Before he could get any words out, they shouted at him to eff off. And he got it totally. No "poor menz" attitude. He wanted to help but understood why he, in his car, in a park with two women alone, was not the right person. If the worst thing that men ever have to put up with is that women aren't automatically relaxed with them as strangers on the street, then that's just too bad. Most men are grown up enough and nice enough to understand why this is the case.
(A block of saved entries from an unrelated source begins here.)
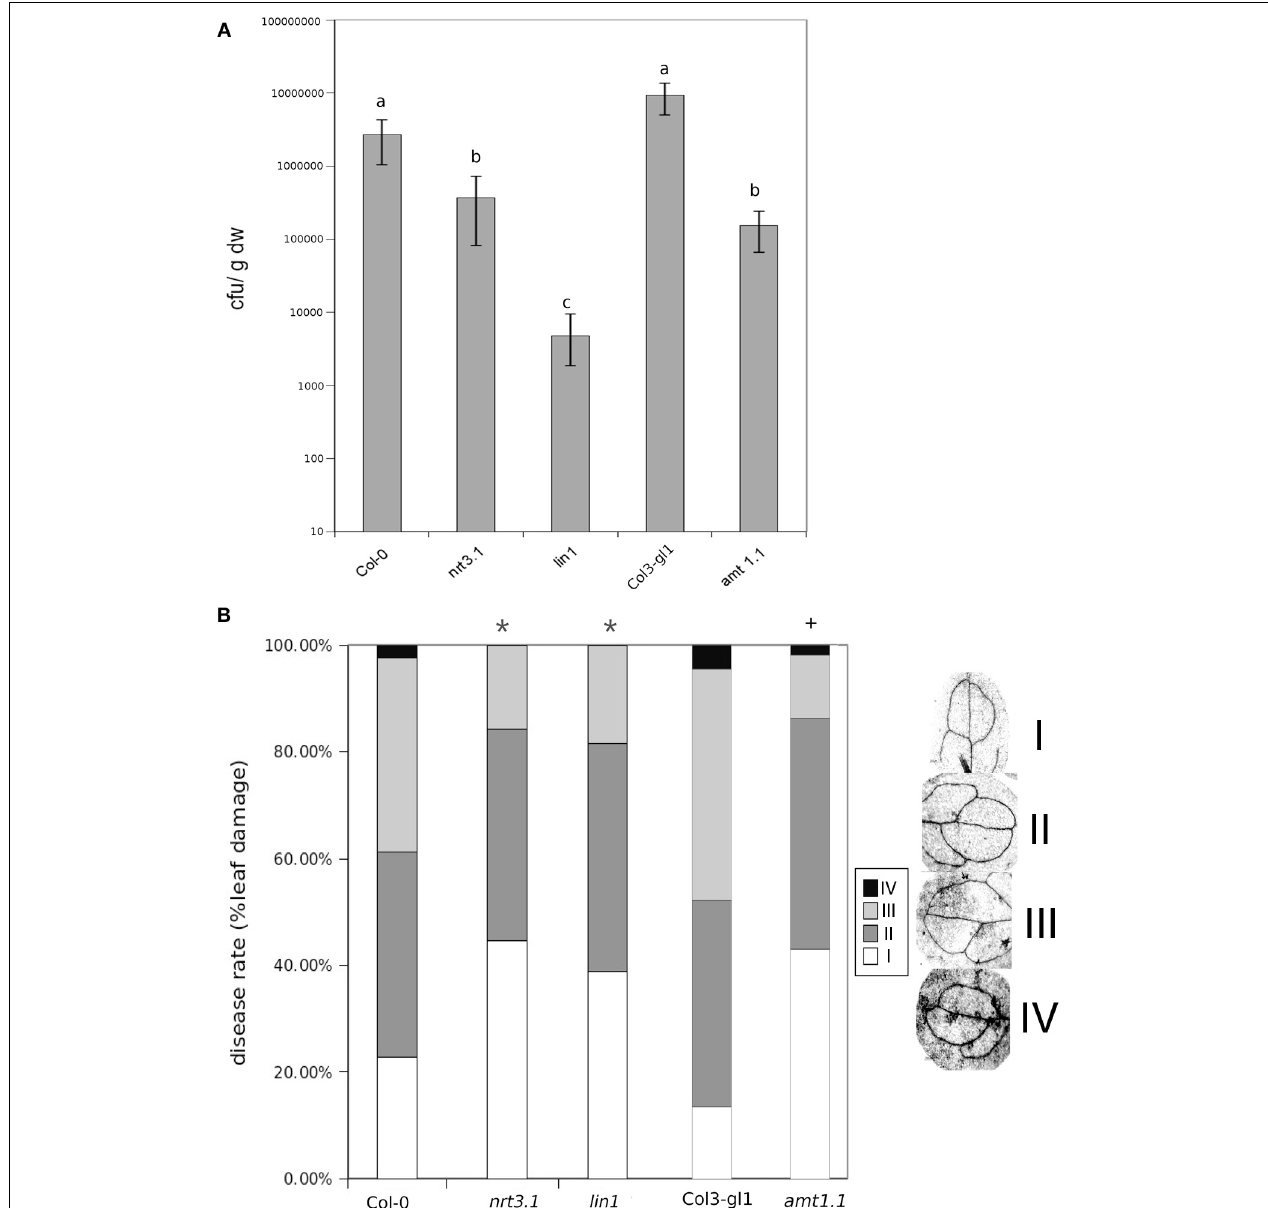
FIGURE 1 | Bacterial proliferation and disease rate in Col-0, lin1 , nrt3.1 , and Col3-gl/1 and amt1.1 plants infected with P. syringae and P. cucumerina respectivelly. (A) Five week old plants were challenge-inoculated by dipping in a bacterial suspension of P. syringae at 2 × 10 5 c.f.u. mL − 1 . The values presented are means ( ± SD) of the log of the proliferation values. Data represent the average of three independent experiments ( n = 3). Different letters mean significant statistical differences (ANOVA, LSD test; p < 0 . 05). (B) Two week old plants were inoculated by spraying with 1 × 10 3 spores × mL − 1 with PcBMM. Disease symptoms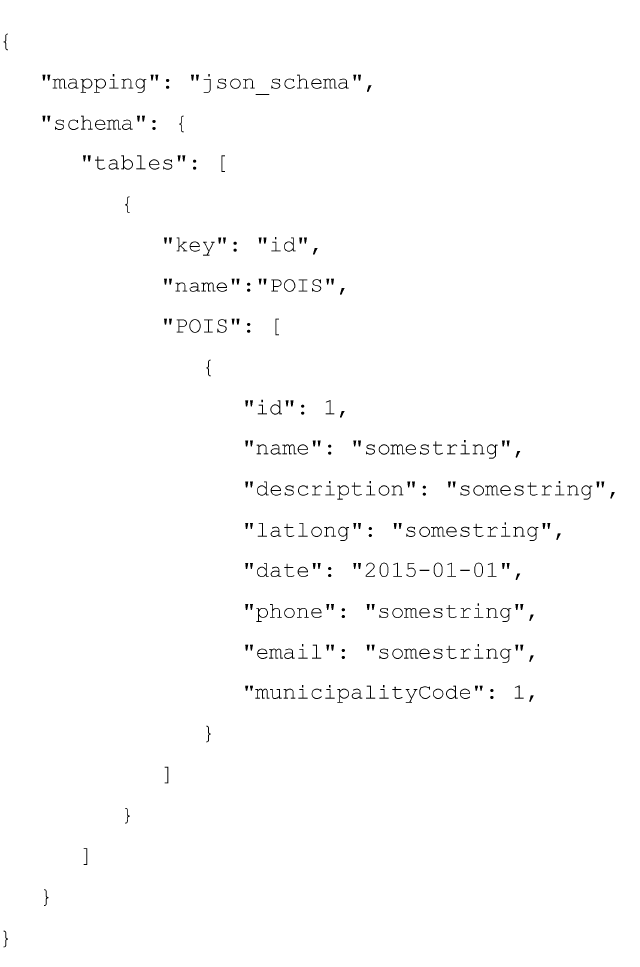
Figure 10. Example of user created dataset’s description.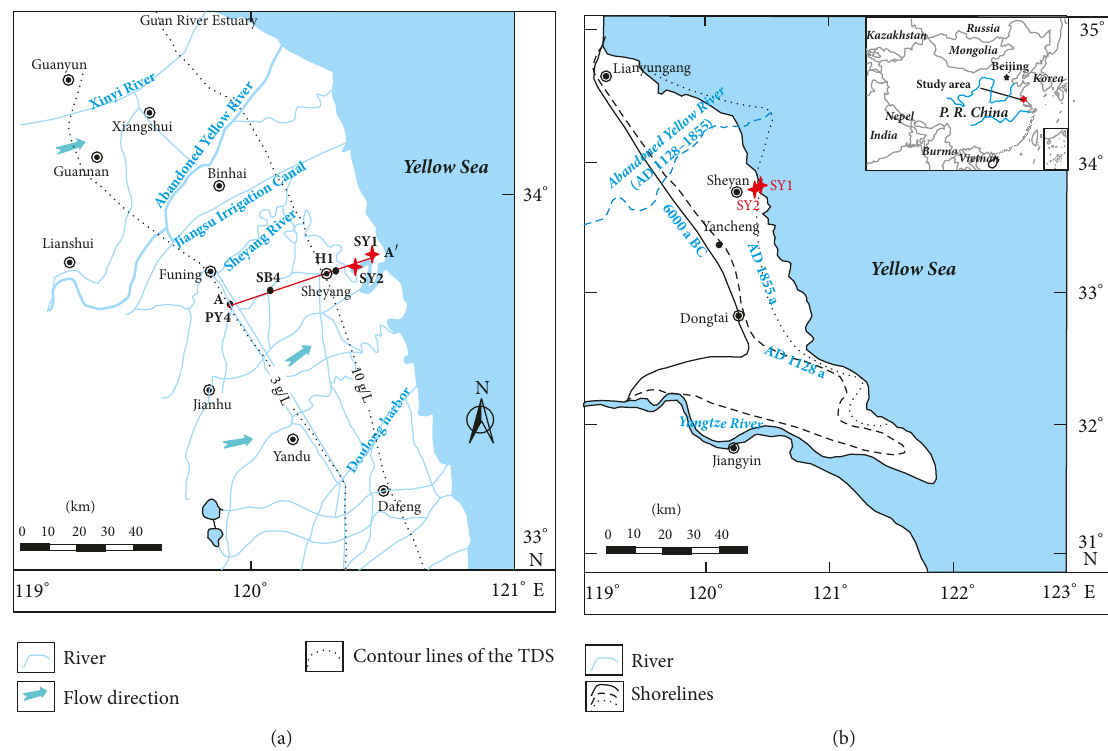
Figure 1: (a) Location map of the research area and (b) various shorelines of different time in the study area (modified after Liu et al. [22]).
sanfairyanne · 06/10/2014 18:00

ideally, i would not approach a child on their own to ask for directions, no. i might approach them through concern for their well being eg if crying or looking lost, but, no generally adults dont need to rely on lone children for directions

Gruntfuttock · 06/10/2014 18:06

"but, no generally adults dont need to rely on lone children for directions"

Of any age? Teenagers?

Andrewofgg · 06/10/2014 18:13

Gruntfuttock o/t but seeing your nickname and now your age - am I in the presence of another one who listened to the unforgettable and evergreen Round the Horne when it was new?

EatShitDerek · 06/10/2014 18:14

This reply has been deleted

Message withdrawn at poster's request.

sanfairyanne · 06/10/2014 18:16

just use your common sense i suppose
a lone child or early teen might be frightened. why would you do something that might frighten a child? or that makes them do something they have been taught not to do ie ' dont talk to strangers'

Mrsstarlord · 06/10/2014 18:19

My dh refused to take the kids to the playground on his own when they were younger, he said that he was worried that people would think a man hanging around the playground was odd - I thought that he was over reacting, perhaps not Sad

Sabrinnnnnnnna · 06/10/2014 18:20

Why would you need to approach a child, gruntfuttock?

I do think a 60yr old woman is an awful lot less threatening to a child than a young adult male - but anyway.